Yin Yoga – The Quiet Practice

Yoga has so much to offer in the way of practice – poses for strength and poses for flexibility; sequences that stimulate and flows that calm; breathing techniques that heat you up and those that cool you down; focusing skills that help you concentrate and meditations that allow you to expand…In the span of a week, one can tailor their practice to include all these areas so that by the end of seven days you are well-balanced to start the next week. One great way to finish off your week is with the practice of Yin Yoga (you can practice yin with me on Thursdays and Sundays at 9:15 am!).
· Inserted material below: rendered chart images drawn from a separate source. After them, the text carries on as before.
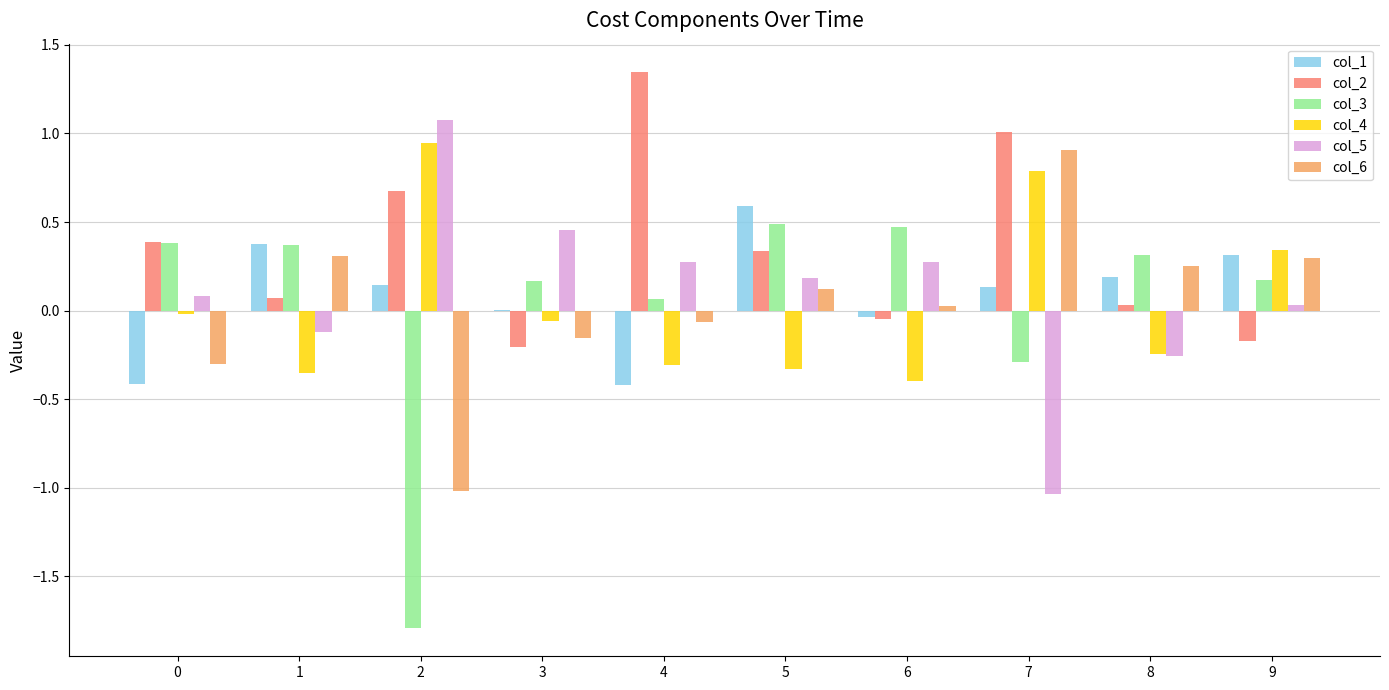

Which series has the largest total across all categories?

col_2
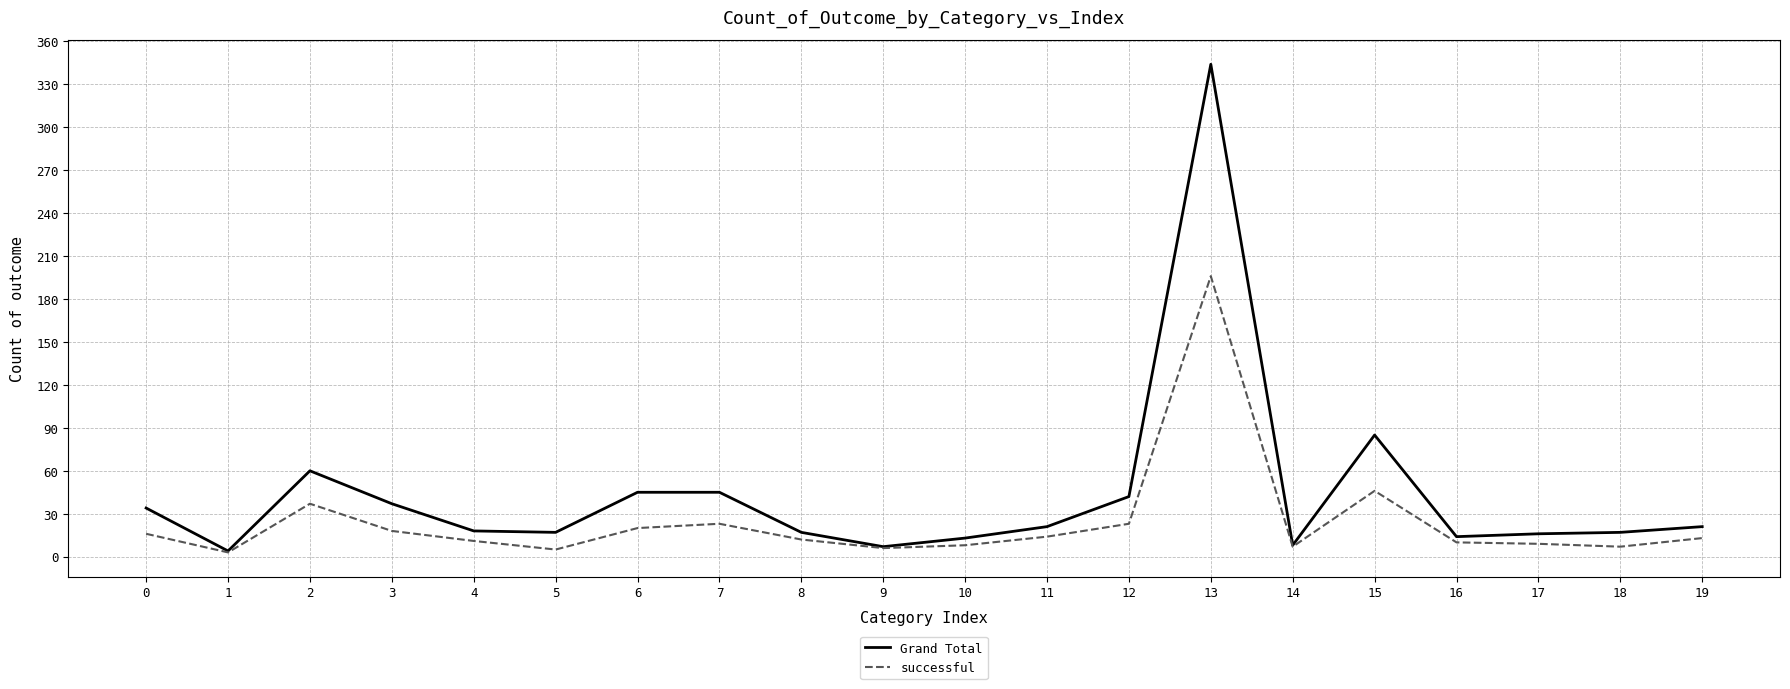

Which series has the largest total across all categories?

Grand Total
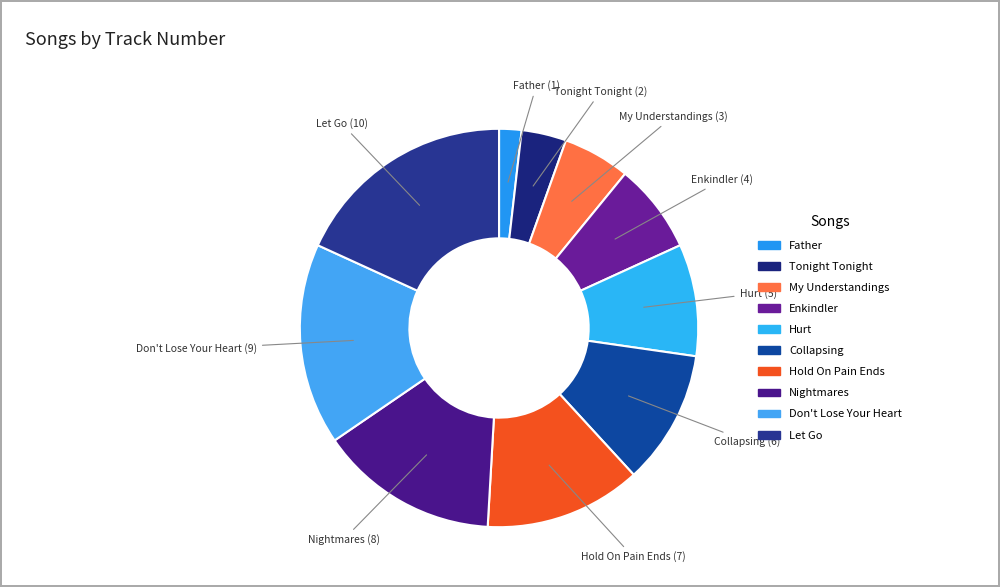

Combined, do Tonight Tonight and Nightmares account for over 50%?

No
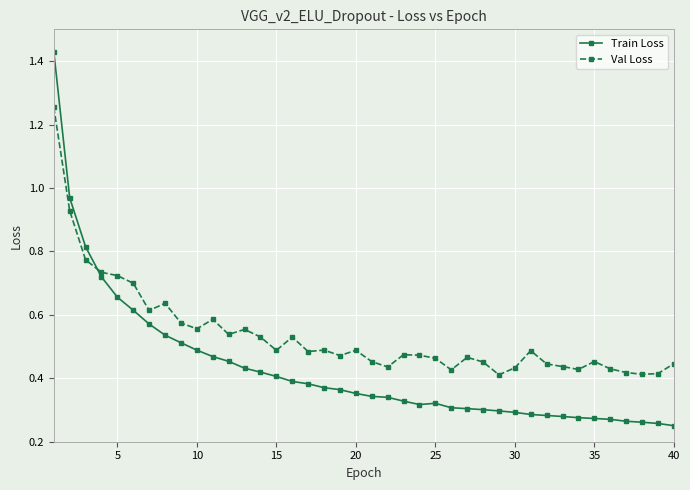

How many categories are shown in the chart?

40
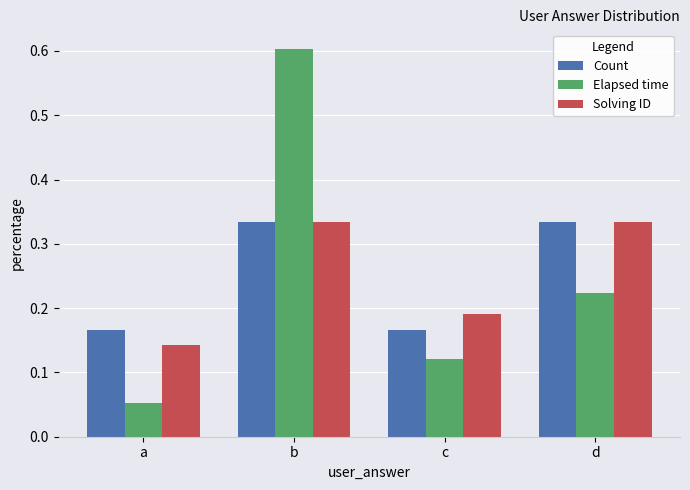

Which series has the widest spread of values?

Elapsed time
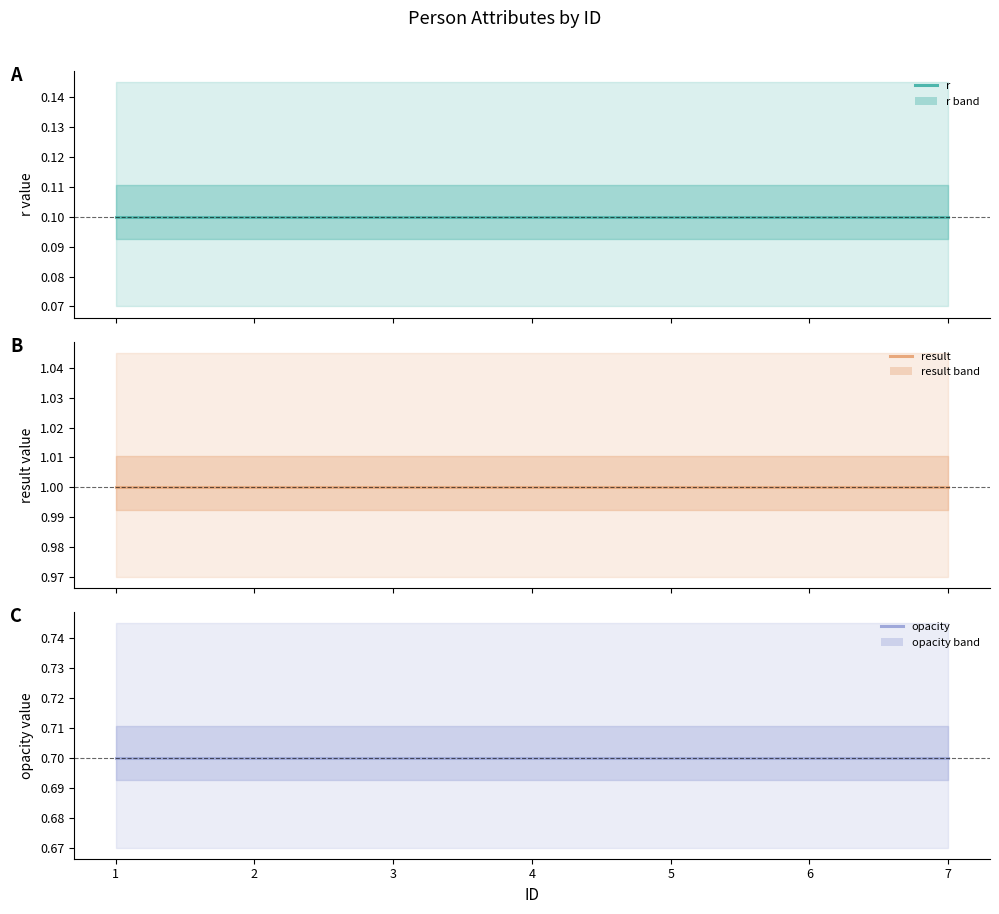

List the series in order of their overall mean, lowest first.

r, opacity, result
Sometimes referred to as “the quiet practice”, Yin Yoga has become a wonderful complement to more active styles of yoga. In the context of yin and yang (contrasting dualities of existence), yin is slow/passive/inward/cool while yang is moving/active/outward/warm. Yin Yoga is done with little movement and no warm-up, and one is guided to passively release into a pose for an extended period of time, bringing their mental focus inward. This is not a restorative practice – it can be challenging and even stimulating to remain still and work with the sensations that come and go in the body. Our goal on a physical level is to gently bring a traction-like stimulation to the joints and deeper connective tissues in order to bring about a release of rigidity, promote better energy flow, and therefore improve mobility. Sometimes the pose will feel like a squeeze or squish as we lean or fold into it; other times the pose will feel like a pull as tissues are gently coaxed apart. Body sensations can become intense and then they subside…and we learn not to over-react or under-react. The goals on energetic and mental levels are to breathe, to stay connected, to stay present. We breathe through the experience with mindful awareness and of course, with wisdom – knowing what you know and feel of your body (your health situation, your injuries, your current mind-state, etc.), you are asked to make skillful decisions in guiding your body to its appropriate edge, not pushing beyond that edge. And you always have the choice not to go there at all if this practice isn’t right for you at the time (recent injury, acute health condition, high anxiety, etc.). So there is a huge component in this practice of mindfulness – being very present at all times as a discerning participant and keen observer.

My experience of Yin Yoga has run the gamut from profound release to frustration (as one of my dear teachers calls it, “from blissed to pissed”…). It reminds me of the ebbs and flows of life…Some days I let go completely and allow the practice to unfold, gently releasing my muscular gripping and feeling into the pull of the tissues. When I’m focused and present, I can direct my awareness to my breath and actually feel a deeper energetic release that sometimes defies explanation. Not just a physical release in the body, but mentally and emotionally letting go. Other times, I am impatient and restless as I resist the “pose I don’t like”. My hips ache, my mind wanders, I need to hurry up to get to my emails, and I can’t wait until it’s over as I fidget and silently complain. On those days, my practice is self-compassion and acceptance…

All yoga is about finding harmony within oneself – balance in body, breath, emotions, mind..and this balance allows us to connect on a deeper level to one another, and to Spirit. Yin Yoga, as a complement to more active, yang-style practices, offers one more way we can return to harmony.